John Ramsey has mapped out an ambitious program for Bright Rubick after she scored her third successive win in the Scone Equine Hospital Class Three (1500m).
It was her first attempt beyond the two 1280 metres races she had won at Muswellbrook at her previous two starts but she handled the step up with ease.
Bright Rubick (Darryl McLellan) came from mid field to circle the field and run away to win by two and a half lengths from Miss Eporetto in a track and class record time of 1min 27.98secs.
“If she pulls up well, I will take her to Newcastle for the Group Three Spring Stakes (1600m) on November 16,” Ramsey said.
“If she can run a place, I will send her to the paddock then get her ready for the Country Championships next year.
“After that we will look at the winter in Brisbane.
“She might not be a big, robust filly but she is all heart and has a big motor.
“I thought she was going to be good from the time I broke her in and there are not many three-year- old fillies that have won their last three starts.”
In the meantime, Ramsey heads to Melbourne on Monday to saddle up Never Listen in Thursday’s Oaks (2500m) at Flemington.
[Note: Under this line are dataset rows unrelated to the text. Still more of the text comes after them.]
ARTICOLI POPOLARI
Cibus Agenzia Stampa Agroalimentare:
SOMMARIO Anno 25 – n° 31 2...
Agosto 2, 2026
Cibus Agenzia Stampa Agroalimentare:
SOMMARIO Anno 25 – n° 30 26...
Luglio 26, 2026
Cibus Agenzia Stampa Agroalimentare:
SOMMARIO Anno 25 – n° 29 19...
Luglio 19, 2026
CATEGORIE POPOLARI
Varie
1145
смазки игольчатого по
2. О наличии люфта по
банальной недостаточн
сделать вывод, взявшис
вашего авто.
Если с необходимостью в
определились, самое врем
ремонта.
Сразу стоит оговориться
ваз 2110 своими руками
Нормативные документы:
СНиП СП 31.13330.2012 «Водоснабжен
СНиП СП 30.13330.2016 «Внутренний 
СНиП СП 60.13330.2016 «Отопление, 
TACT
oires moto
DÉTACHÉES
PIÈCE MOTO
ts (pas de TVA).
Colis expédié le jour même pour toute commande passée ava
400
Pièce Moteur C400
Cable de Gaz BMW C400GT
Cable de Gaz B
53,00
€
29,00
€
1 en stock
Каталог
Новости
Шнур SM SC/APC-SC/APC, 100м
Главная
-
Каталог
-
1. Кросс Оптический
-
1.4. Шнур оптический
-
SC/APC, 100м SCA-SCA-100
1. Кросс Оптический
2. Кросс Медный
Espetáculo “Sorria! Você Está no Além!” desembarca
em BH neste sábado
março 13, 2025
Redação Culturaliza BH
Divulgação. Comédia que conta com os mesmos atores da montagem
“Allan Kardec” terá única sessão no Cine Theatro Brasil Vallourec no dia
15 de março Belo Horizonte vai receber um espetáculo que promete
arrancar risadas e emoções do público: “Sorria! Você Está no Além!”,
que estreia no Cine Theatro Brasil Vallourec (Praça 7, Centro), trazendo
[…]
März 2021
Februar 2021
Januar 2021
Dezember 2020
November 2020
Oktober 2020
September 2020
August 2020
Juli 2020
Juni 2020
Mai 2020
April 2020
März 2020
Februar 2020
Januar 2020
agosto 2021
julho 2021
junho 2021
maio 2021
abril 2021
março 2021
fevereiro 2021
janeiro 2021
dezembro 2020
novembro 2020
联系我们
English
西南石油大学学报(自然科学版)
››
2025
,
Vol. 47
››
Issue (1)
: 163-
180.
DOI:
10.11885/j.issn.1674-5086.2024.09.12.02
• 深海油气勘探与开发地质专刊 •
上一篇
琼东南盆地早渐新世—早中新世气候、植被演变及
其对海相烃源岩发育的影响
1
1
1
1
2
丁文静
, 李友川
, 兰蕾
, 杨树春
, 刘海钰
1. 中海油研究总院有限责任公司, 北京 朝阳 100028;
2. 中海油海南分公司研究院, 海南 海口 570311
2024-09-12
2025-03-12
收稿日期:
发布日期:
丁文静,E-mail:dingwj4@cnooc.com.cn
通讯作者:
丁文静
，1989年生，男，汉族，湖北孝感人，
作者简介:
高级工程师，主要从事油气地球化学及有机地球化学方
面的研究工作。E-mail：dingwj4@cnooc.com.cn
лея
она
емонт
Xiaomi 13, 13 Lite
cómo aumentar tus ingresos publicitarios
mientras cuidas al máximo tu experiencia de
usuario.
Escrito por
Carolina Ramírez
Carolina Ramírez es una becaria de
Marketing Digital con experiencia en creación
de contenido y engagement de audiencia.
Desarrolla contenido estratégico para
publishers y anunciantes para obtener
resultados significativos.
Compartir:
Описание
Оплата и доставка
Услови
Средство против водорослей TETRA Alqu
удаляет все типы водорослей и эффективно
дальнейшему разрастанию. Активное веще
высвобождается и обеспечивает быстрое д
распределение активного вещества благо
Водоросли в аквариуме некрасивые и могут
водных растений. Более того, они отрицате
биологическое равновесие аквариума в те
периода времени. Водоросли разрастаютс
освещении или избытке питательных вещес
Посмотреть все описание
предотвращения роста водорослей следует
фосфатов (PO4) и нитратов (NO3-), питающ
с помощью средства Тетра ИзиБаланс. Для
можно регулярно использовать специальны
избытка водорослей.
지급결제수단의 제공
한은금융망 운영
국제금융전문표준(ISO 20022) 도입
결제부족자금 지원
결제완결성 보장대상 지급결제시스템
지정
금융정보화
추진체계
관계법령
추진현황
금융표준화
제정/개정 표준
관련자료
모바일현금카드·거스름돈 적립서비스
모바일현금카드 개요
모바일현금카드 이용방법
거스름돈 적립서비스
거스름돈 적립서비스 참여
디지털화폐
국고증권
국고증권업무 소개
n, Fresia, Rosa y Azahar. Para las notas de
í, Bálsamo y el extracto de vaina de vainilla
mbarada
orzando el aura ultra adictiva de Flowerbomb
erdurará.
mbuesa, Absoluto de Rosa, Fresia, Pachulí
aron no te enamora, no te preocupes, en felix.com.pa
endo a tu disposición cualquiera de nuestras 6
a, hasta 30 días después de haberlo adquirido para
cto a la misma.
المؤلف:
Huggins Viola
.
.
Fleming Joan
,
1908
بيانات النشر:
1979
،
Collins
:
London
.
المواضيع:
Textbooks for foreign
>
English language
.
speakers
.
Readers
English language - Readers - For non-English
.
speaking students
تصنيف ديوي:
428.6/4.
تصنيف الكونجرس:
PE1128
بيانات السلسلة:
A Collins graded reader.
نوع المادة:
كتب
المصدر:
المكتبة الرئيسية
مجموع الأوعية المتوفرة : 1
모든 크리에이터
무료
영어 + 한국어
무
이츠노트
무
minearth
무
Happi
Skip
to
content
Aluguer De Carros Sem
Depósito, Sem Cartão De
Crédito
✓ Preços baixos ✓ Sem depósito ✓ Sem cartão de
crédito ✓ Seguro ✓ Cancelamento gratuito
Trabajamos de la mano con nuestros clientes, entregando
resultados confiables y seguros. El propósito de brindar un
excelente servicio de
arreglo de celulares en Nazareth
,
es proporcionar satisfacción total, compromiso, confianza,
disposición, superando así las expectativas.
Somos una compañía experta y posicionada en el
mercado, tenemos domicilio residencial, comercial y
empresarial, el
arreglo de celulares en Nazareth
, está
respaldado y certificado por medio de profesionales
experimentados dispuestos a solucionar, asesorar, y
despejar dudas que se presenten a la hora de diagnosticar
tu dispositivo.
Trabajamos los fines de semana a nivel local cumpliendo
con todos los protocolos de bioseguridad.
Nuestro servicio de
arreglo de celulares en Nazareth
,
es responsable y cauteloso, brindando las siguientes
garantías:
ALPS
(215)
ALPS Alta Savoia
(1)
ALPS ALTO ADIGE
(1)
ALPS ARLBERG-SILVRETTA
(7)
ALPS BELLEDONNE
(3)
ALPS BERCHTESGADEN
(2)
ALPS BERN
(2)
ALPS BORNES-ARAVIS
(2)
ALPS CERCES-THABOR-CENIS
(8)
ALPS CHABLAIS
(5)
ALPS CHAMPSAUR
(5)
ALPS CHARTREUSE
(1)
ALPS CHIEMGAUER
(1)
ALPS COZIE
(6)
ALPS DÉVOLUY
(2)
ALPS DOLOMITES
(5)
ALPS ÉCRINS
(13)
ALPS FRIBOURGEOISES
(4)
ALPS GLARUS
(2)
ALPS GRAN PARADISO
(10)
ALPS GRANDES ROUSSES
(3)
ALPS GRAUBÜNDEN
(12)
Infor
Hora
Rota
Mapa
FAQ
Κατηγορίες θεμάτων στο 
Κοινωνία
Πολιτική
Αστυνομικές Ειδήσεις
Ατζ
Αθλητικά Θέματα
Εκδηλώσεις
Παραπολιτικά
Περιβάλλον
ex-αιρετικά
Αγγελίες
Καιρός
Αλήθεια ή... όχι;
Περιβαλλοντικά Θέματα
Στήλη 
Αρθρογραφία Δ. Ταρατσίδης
“We know she can stay so we may as well have a throw at the middle stump,” Ramsey said.
Stephen Jones has a Highway in his sights for Moshway after the former Victorian trained galloper led all the way to win the Hunter Belle Dairy Co Benchmark 58 (1280m), again in class record time.
Moshway (Grant Buckley) was sent to Jones by a friend from Victoria who is in the ownership of the six-year-old after he had scored wins at Sandown and Cranbourne.
However, that Cranbourne win, his last prior to Muswellbrook, was in November 2017.
“He is still eligible for a Highway but the one I have in mind is a few weeks away so he will need another run beforehand,” Jones said.
Moshway resumed and was having his run from a spell when fifth in the Krambach sprint at Taree on October 18.
“He was first up and that was an open company race while he was back in class here which suited him,” Jones said.
Also headed for a Highway Handicap is the Paul Messara trained Powertrain which resumed from a lengthy spell to unleash a powerful finish and win the Power FM Class One (1000m).
“I know this is a 1000 metre race but we think 1400 metres to 1600 metres is going to be his best distance,” stable foreman, Leah Gavronich, said.
“He had three trials leading into this but between the second and third trial he developed an abscess over one eye.”
Ammate put plenty of speed into the race by going out to a big lead which suited Powertrain.
It allowed Andrew Gibbons to settle him in fifth place and in the straight to exploded away to win by one and a half lengths from the favourite Citrouille.
“I think he appreciated the cut in the track after the storm,” Gavronich said.
“Although he is not a big horse, he hits the ground really hard.”
His winning time of 56.98 was just outside the class record.